He wrote an article for Comment is Free recently. It contains the usual rubbish about what capitalism and socialism are
The 20th century is well behind us, but we have not yet learned to live in the 21st, or at least to think in a way that fits it. That should not be as difficult as it seems, because the basic idea that dominated economics and politics in the last century has patently disappeared down the plughole of history. This was the way of thinking about modern industrial economies, or for that matter any economies, in terms of two mutually exclusive opposites: capitalism or socialism.
We have lived through two practical attempts to realise these in their pure form: the centrally state-planned economies of the Soviet type and the totally unrestricted and uncontrolled free-market capitalist economy. The first broke down in the 1980s, and the European communist political systems with it. The second is breaking down before our eyes in the greatest crisis of global capitalism since the 1930s. In some ways it is a greater crisis than in the 1930s, because the globalisation of the economy was not then as far advanced as it is today, and the crisis did not affect the planned economy of the Soviet Union. We don't yet know how grave and lasting the consequences of the present world crisis will be, but they certainly mark the end of the sort of free-market capitalism that captured the world and its governments in the years since Margaret Thatcher and President Reagan.
Impotence therefore faces both those who believe in what amounts to a pure, stateless, market capitalism, a sort of international bourgeois anarchism, and those who believe in a planned socialism uncontaminated by private profit-seeking. Both are bankrupt. The future, like the present and the past, belongs to mixed economies in which public and private are braided together in one way or another. But how? That is the problem for everybody today, but especially for people on the left.
I suppose we couldn't expect anything else from the Professor. He was a long standing member of the (Stalinist) Communist Party of Great Britain before developing into some sort of Labourite.

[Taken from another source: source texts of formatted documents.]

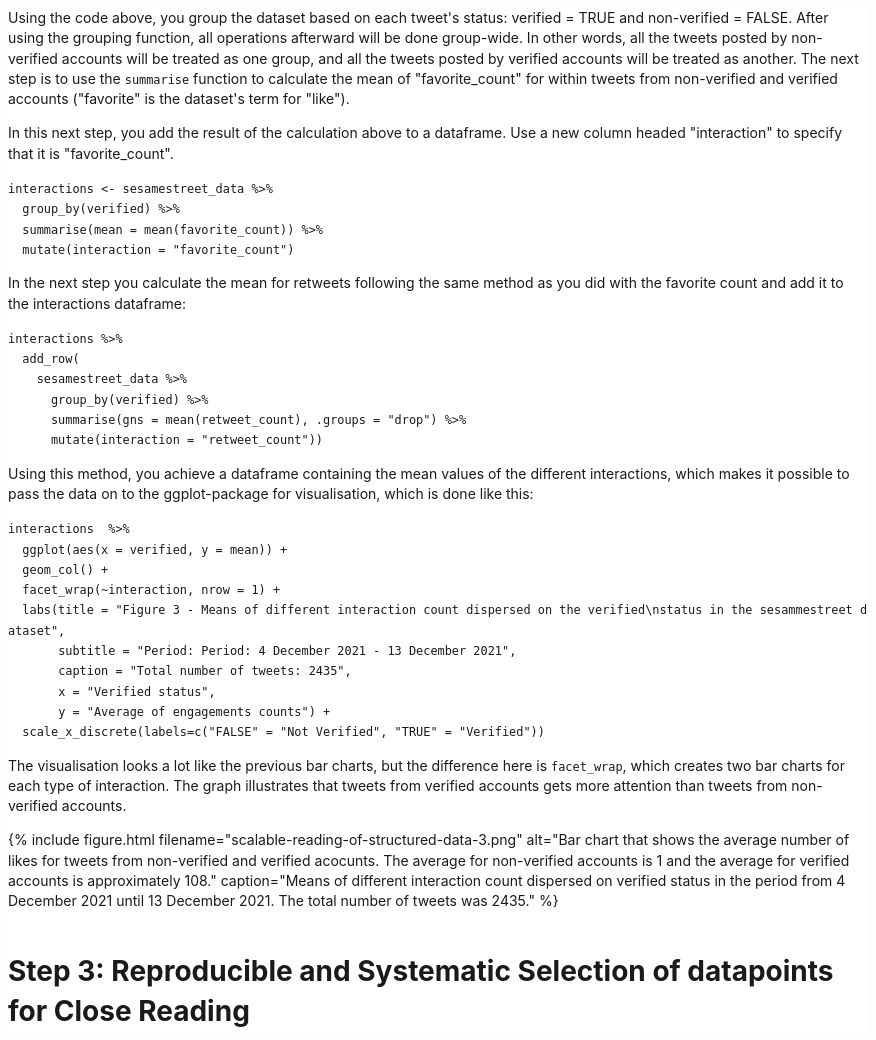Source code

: Using the code above, you group the dataset based on each tweet's status: verified = TRUE and non-verified = FALSE. After using the grouping function, all operations afterward will be done group-wide. In other words, all the tweets posted by non- verified accounts will be treated as one group, and all the tweets posted by verified accounts will be treated as another. The next step is to use the `summarise` function to calculate the mean of "favorite\_count" for within tweets from non-verified and verified accounts ("favorite" is the dataset's term for "like").

In this next step, you add the result of the calculation above to a dataframe. Use a new column headed "interaction" to specify that it is "favorite\_count".

    interactions <- sesamestreet_data %>%
      group_by(verified) %>%
      summarise(mean = mean(favorite_count)) %>%
      mutate(interaction = "favorite_count")

In the next step you calculate the mean for retweets following the same method as you did with the favorite count and add it to the interactions dataframe:

    interactions %>% 
      add_row(
        sesamestreet_data %>% 
          group_by(verified) %>% 
          summarise(gns = mean(retweet_count), .groups = "drop") %>% 
          mutate(interaction = "retweet_count"))

Using this method, you achieve a dataframe containing the mean values of the different interactions, which makes it possible to pass the data on to the ggplot-package for visualisation, which is done like this:

    interactions  %>%
      ggplot(aes(x = verified, y = mean)) +
      geom_col() +
      facet_wrap(~interaction, nrow = 1) +
      labs(title = "Figure 3 - Means of different interaction count dispersed on the verified\nstatus in the sesammestreet dataset",
           subtitle = "Period: Period: 4 December 2021 - 13 December 2021",
           caption = "Total number of tweets: 2435",
           x = "Verified status",
           y = "Average of engagements counts") +
      scale_x_discrete(labels=c("FALSE" = "Not Verified", "TRUE" = "Verified"))

The visualisation looks a lot like the previous bar charts, but the difference here is `facet_wrap`, which creates two bar charts for each type of interaction. The graph illustrates that tweets from verified accounts gets more attention than tweets from non-verified accounts. 

{% include figure.html filename="scalable-reading-of-structured-data-3.png" alt="Bar chart that shows the average number of likes for tweets from non-verified and verified acocunts. The average for non-verified accounts is 1 and the average for verified accounts is approximately 108." caption="Means of different interaction count dispersed on verified status in the period from 4 December 2021 until 13 December 2021. The total number of tweets was 2435." %}

# Step 3: Reproducible and Systematic Selection of datapoints for Close Reading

Hobsbawm is, strictly speaking, wrong to think the past thirty years of Chicago school economics and associated ideology has meant "bourgeois anarchism". There has always been a mixed economy; it has only been a question of scope with regard to the role the state has played in the economy. There are in fact a number of Libertarian Capitalists who say the present credit crunch and stagnating capitalist economy are proof that the state has been interfering too much! (These Libertarians are the true "bourgeois anarchists".)
Seen in this light, what Hobsbawm (and others, incidentally) is proposing is not new; it is a return to a pre-Thatcherite Labour policy.
It all boils down to that old chestnut: "proper capitalism" has privately owned enterprises whereas "socialism" is state (public) ownership. It illustrates why the Socialist Party insists on asking prospective members what they understand by capitalism and socialism before being accepted into the party.
Hobsbawm is a historian of note; politically, he was a (state) capitalism supporting fool as a young man and a capitalism supporting fool today.